(Exercise instructions) Replace every "pose record" with "motion record" and give these lines again, leaving everything else unchanged. Leave the pictures out of your answer.

(Supplied data)
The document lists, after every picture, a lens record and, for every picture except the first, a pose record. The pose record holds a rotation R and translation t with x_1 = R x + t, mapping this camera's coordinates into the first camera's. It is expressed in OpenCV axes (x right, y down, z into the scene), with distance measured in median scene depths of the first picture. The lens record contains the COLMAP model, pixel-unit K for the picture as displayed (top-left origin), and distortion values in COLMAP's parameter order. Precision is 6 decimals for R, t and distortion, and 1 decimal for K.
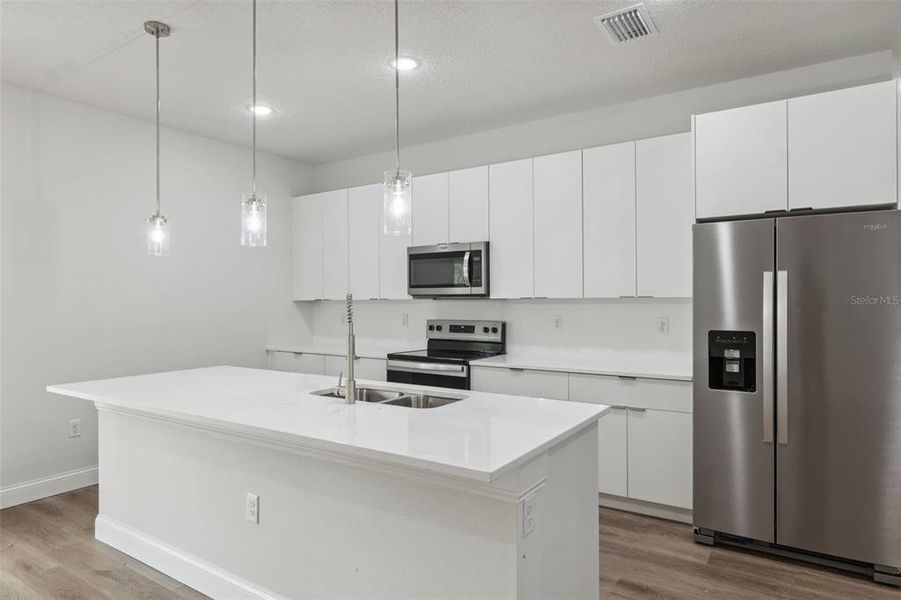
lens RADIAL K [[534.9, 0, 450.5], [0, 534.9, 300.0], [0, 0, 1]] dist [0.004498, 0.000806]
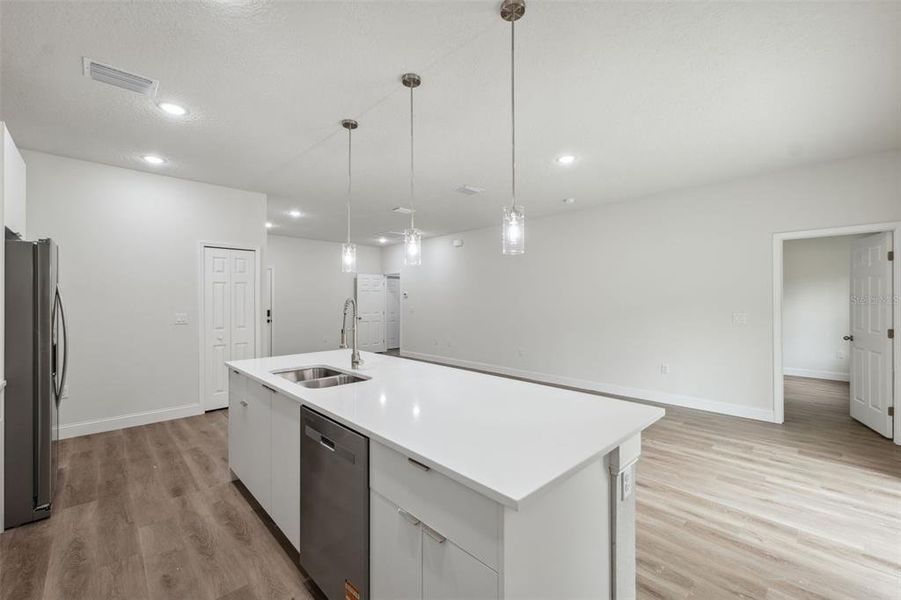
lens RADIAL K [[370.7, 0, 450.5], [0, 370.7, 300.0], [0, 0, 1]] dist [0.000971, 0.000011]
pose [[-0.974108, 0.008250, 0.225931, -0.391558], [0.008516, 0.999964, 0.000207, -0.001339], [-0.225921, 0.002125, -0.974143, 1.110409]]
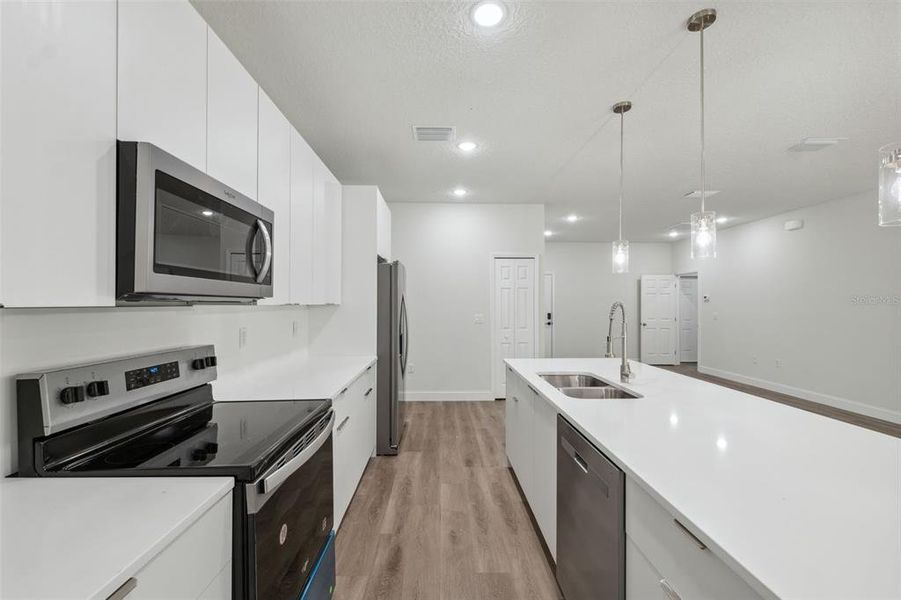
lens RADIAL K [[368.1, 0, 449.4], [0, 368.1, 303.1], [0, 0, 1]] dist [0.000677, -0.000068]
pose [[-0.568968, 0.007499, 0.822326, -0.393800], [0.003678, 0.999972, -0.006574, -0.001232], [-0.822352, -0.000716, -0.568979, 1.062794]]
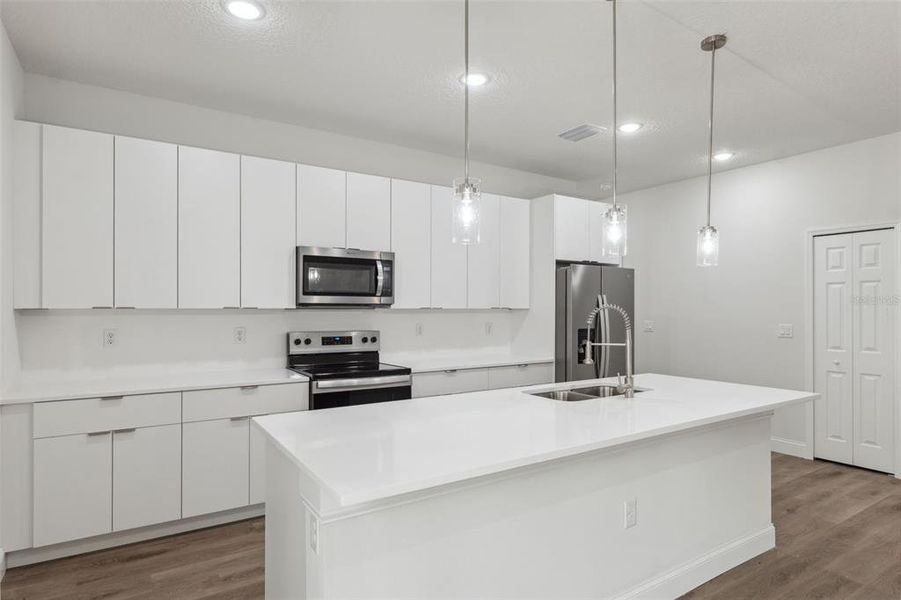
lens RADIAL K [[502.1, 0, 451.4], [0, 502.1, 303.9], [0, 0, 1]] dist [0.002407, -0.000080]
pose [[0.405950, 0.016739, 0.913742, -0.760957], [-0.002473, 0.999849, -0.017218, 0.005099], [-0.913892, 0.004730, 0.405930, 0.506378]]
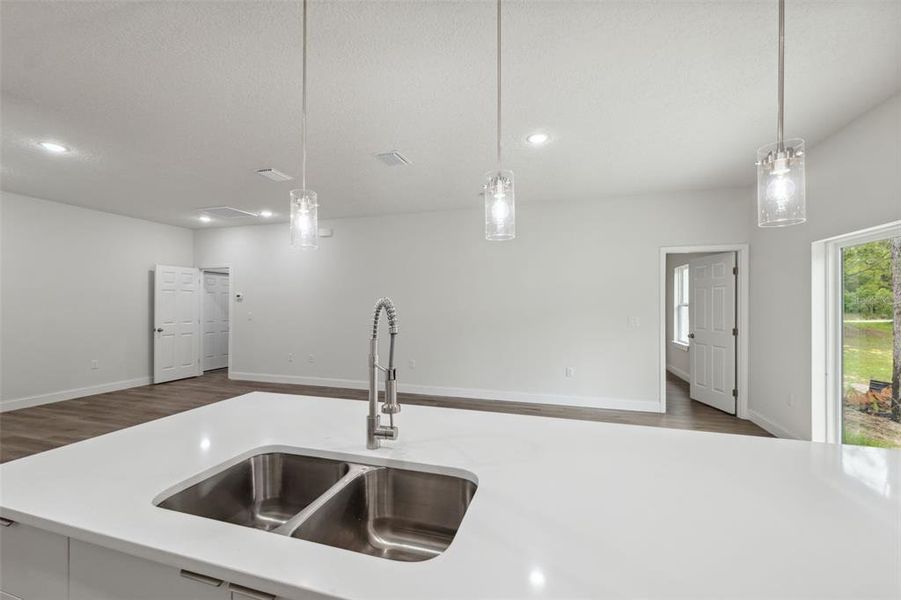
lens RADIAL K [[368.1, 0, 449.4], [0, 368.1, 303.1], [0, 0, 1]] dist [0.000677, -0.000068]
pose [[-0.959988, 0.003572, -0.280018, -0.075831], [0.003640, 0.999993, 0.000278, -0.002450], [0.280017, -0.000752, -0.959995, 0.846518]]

(Solution)
The document lists, after every picture, a lens record and, for every picture except the first, a motion record. The motion record holds a rotation R and translation t with x_1 = R x + t, mapping this camera's coordinates into the first camera's. It is expressed in OpenCV axes (x right, y down, z into the scene), with distance measured in median scene depths of the first picture. The lens record contains the COLMAP model, pixel-unit K for the picture as displayed (top-left origin), and distortion values in COLMAP's parameter order. Precision is 6 decimals for R, t and distortion, and 1 decimal for K.
lens RADIAL K [[534.9, 0, 450.5], [0, 534.9, 300.0], [0, 0, 1]] dist [0.004498, 0.000806]
lens RADIAL K [[370.7, 0, 450.5], [0, 370.7, 300.0], [0, 0, 1]] dist [0.000971, 0.000011]
pose [[-0.974108, 0.008250, 0.225931, -0.391558], [0.008516, 0.999964, 0.000207, -0.001339], [-0.225921, 0.002125, -0.974143, 1.110409]]
lens RADIAL K [[368.1, 0, 449.4], [0, 368.1, 303.1], [0, 0, 1]] dist [0.000677, -0.000068]
pose [[-0.568968, 0.007499, 0.822326, -0.393800], [0.003678, 0.999972, -0.006574, -0.001232], [-0.822352, -0.000716, -0.568979, 1.062794]]
lens RADIAL K [[502.1, 0, 451.4], [0, 502.1, 303.9], [0, 0, 1]] dist [0.002407, -0.000080]
pose [[0.405950, 0.016739, 0.913742, -0.760957], [-0.002473, 0.999849, -0.017218, 0.005099], [-0.913892, 0.004730, 0.405930, 0.506378]]
lens RADIAL K [[368.1, 0, 449.4], [0, 368.1, 303.1], [0, 0, 1]] dist [0.000677, -0.000068]
pose [[-0.959988, 0.003572, -0.280018, -0.075831], [0.003640, 0.999993, 0.000278, -0.002450], [0.280017, -0.000752, -0.959995, 0.846518]]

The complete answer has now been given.